Here’s what to know about the different options, who should get them and when.
Vaccines for adults
The two adult vaccines, which were created by Pfizer and GSK, are very similar, both in terms of how well they protect against symptomatic R.S.V. infection and in their side effects. They also work the same way biologically — targeting a protein the virus uses to fuse to human cells — and were developed based on the same decade-old scientific discovery, which is why they’ve emerged at the same time.
In clinical trials, the Pfizer vaccine, called Abrysvo, was 89 percent effective at preventing lower respiratory symptoms (such as cough, shortness of breath or wheezing) in the first R.S.V. season after vaccination, while the GSK vaccine, called Arexvy, was 83 percent effective. There weren’t enough people in either trial to determine whether the vaccines also helped reduce hospitalizations and deaths, but experts anticipate that they will.
The vaccines were somewhat less effective at preventing disease in the second R.S.V. season after people received a shot. However, experts say that R.S.V. doesn’t mutate in the same way that influenza and SARS-CoV-2 do, so there shouldn’t be a need to update the vaccine or re-dose people every year.

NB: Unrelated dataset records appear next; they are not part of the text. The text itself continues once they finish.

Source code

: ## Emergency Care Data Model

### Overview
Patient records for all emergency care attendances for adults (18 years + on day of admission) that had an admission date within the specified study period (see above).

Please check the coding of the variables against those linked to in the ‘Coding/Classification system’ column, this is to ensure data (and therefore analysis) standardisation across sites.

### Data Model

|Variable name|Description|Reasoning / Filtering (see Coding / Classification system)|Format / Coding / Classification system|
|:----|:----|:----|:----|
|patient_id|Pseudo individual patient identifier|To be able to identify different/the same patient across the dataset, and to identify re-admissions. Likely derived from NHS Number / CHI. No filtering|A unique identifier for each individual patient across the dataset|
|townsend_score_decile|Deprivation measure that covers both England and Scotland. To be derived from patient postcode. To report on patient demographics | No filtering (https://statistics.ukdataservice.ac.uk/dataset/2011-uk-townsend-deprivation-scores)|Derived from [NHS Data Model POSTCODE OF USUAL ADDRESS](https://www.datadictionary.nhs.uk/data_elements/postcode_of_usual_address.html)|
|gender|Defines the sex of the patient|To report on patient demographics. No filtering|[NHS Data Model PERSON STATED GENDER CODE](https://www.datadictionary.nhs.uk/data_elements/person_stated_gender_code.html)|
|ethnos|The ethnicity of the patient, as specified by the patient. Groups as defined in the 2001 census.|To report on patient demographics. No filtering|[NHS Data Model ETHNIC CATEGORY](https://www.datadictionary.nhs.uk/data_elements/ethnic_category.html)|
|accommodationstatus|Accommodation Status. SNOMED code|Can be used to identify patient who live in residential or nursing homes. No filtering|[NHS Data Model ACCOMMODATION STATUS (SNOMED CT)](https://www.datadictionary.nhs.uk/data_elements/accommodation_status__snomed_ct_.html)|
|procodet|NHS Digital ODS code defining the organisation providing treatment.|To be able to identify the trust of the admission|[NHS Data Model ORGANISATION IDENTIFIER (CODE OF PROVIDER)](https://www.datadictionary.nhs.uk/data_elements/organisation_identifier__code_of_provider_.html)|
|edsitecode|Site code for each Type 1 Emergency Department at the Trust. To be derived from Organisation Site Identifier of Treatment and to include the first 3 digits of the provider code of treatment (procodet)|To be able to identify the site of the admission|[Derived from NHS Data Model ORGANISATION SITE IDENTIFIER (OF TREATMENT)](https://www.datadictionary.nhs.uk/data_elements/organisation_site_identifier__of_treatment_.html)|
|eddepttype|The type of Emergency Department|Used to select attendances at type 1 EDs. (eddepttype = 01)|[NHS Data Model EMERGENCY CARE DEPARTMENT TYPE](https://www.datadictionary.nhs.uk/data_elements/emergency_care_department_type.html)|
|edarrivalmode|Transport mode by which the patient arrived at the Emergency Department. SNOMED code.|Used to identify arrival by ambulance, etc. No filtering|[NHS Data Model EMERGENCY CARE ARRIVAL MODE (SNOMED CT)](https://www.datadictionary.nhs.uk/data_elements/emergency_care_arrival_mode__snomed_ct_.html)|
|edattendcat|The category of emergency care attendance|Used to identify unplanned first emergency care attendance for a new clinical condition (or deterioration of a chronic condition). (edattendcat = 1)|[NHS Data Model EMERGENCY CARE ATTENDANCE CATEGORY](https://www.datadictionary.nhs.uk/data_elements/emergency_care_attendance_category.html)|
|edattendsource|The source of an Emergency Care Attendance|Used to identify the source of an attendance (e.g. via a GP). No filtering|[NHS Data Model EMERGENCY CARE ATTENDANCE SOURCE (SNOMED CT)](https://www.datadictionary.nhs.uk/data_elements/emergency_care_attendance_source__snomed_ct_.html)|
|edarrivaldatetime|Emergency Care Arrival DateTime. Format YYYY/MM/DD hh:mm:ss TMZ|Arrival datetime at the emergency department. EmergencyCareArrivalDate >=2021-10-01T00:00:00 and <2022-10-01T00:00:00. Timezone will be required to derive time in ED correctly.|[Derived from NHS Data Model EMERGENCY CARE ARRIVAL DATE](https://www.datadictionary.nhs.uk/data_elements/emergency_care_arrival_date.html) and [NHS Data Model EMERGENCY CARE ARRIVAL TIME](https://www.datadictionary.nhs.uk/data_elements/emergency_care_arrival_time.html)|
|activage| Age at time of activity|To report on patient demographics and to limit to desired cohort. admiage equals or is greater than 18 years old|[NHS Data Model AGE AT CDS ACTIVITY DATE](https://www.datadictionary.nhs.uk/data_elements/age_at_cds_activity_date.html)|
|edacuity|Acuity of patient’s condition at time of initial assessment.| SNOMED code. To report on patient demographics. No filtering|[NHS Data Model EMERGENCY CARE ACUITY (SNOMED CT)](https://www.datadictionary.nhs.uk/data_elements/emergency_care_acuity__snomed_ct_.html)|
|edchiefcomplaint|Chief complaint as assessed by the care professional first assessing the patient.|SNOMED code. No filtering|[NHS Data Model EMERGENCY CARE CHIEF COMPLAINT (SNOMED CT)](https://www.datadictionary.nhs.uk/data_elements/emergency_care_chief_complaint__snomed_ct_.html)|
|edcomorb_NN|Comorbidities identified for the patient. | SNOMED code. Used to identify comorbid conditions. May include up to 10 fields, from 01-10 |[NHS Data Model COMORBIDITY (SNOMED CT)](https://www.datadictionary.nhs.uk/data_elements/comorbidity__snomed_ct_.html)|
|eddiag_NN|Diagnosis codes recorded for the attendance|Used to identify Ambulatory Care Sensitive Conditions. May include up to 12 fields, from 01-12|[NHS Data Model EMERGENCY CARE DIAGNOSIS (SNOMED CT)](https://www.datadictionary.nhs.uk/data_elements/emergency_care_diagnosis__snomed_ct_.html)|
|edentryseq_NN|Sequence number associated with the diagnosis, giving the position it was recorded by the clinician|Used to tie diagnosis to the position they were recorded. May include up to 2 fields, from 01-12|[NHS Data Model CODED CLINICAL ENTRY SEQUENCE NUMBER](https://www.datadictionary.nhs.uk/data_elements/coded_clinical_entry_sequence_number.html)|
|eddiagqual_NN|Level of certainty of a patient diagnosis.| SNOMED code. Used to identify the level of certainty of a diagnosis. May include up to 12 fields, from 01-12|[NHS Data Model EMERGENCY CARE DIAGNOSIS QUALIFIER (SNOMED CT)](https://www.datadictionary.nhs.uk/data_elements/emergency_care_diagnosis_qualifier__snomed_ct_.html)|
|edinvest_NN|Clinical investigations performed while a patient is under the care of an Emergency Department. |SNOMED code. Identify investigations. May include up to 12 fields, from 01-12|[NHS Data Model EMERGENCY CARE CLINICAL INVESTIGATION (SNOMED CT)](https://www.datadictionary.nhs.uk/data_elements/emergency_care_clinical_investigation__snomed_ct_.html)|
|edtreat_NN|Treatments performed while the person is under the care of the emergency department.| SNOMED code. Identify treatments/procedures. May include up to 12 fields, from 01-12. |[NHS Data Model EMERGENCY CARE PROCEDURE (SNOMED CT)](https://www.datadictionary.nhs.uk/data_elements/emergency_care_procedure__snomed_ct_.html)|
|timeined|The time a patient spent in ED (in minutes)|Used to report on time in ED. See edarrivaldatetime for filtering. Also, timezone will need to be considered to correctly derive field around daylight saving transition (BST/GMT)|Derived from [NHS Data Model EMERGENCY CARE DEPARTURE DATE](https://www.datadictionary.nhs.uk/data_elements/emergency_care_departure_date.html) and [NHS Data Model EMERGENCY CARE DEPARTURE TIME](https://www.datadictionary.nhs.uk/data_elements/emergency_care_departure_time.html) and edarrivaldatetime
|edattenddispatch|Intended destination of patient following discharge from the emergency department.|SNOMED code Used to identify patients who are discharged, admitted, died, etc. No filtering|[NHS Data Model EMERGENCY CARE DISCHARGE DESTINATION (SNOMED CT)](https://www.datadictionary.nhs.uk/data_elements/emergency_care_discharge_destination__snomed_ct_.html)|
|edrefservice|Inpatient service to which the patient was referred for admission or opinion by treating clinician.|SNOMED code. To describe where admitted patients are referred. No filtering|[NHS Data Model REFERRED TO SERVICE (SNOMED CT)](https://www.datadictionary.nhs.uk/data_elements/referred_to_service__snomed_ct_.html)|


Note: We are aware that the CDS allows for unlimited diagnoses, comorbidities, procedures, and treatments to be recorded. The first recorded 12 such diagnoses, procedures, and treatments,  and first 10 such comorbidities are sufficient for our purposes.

“At least in terms of the more severe symptoms from the infection, it did not seem to diminish over the two-year period appreciably,” said Dr. Edward Walsh, a professor of medicine at the University of Rochester Medical Center, who led the Pfizer clinical trial. “This would suggest that right now, we’re probably looking at a vaccine that is not given any more frequently than every two years.”
Out of the roughly 38,000 people who received either vaccine, 20 experienced atrial fibrillation and six developed neurological complications, including encephalomyelitis and Guillain-Barré syndrome, in the weeks after vaccination. More common side effects were fatigue, fever and muscle pain at the site of the injection.